4. **Clean-minus-corrupt baseline** (`clean_minus_corrupt` in the results): If positive, clean context helps. If negative, the model's knowledge is robust enough that corruption doesn't hurt — a sign of strong factual entrenchment.
5. **Cross-model comparison**: If two models peak at the same layer but with different magnitudes, the one with the *smaller* peak may actually have *stronger* knowledge (less to restore because corruption matters less).

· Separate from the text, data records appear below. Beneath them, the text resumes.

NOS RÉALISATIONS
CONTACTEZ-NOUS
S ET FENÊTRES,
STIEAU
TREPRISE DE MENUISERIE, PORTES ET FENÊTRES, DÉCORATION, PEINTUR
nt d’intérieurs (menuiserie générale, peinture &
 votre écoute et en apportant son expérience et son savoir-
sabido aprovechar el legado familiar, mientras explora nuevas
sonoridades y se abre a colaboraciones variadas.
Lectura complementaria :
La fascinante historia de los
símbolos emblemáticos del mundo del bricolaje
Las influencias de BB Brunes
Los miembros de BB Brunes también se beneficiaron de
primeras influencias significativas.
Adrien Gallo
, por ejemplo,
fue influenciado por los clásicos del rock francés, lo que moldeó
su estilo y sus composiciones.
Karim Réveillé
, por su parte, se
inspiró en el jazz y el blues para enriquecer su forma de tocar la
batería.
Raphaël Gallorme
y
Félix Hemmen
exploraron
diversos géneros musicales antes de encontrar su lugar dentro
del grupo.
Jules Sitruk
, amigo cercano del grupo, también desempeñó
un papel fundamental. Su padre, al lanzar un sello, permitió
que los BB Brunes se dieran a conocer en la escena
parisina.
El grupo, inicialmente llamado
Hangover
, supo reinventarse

## DatasetSpec JSON schema
```json
{
"domain": "string (required)",
"description": "string (required)",
"models": [
{
"name": "string",
"huggingface_id": "string"
}
],
"facts": [
{
"clean_subject": "string",
"corrupt_subject": "string",
"template": "string with {} placeholder",
"target": "string",
"context_from": "string",
"context_to": "string"
}
],
"variants": [["prefix", "suffix"], ...],
"output_dir": "string (default: 'output')"
}
```
## Fact design guidelines
When generating facts for the user:
- The template MUST contain `{}` where the subject goes
- `clean_subject` should be the unambiguously correct answer
- `corrupt_subject` should be a plausible but wrong alternative from the same category
- `target` is the token the model predicts (usually same as `clean_subject`)

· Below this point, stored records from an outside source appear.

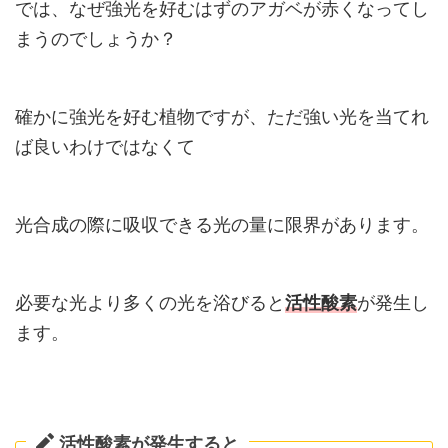
では、なぜ強光を好むはずのアガベが赤くなってし
まうのでしょうか？
確かに強光を好む植物ですが、ただ強い光を当てれ
ば良いわけではなくて
光合成の際に吸収できる光の量に限界があります。
必要な光より多くの光を浴びると
活性酸素
が発生し
ます。
活性酸素が発生すると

- `context_from` is a word in the template that supports the correct answer
- `context_to` replaces it with something that shifts meaning but keeps the sentence grammatical
- Aim for 8–12 diverse facts per domain, covering different sub-topics
- Each fact should be testable as a fill-in-the-blank: "...is known as [MASK]..."
## Output files
After a run, the output directory will contain:
| File | Contents |
|------|----------|
| `dataset.json` | The generated prompt pairs |
| `run_config.json` | Models, domain, metadata |
| `trace_results.json` | Per-layer restoration scores |
| `fig1_mask_patch.png` | Mask-patch line chart |
| `fig2_context_patch.png` | Context-patch line chart |
| `fig3_flow.png` | Patching flow diagram |
| `fig4_heatmap.png` | Layer × model heatmap |
| `fig5_peaks.png` | Peak layer bar chart |
## Error handling
- If a model fails to load, `CausalTracer.__init__` will raise an exception. Catch it and report the HuggingFace ID to the user — they may need to `pip install` a specific tokenizer or use `trust_remote_code=True`.
- If the `[MASK]` token is not found, the tracer falls back to finding the subject token position. This works but is less precise for MLMs.
- Running on CPU is fine for base-size models (~120M params). For large models, suggest the user use a GPU.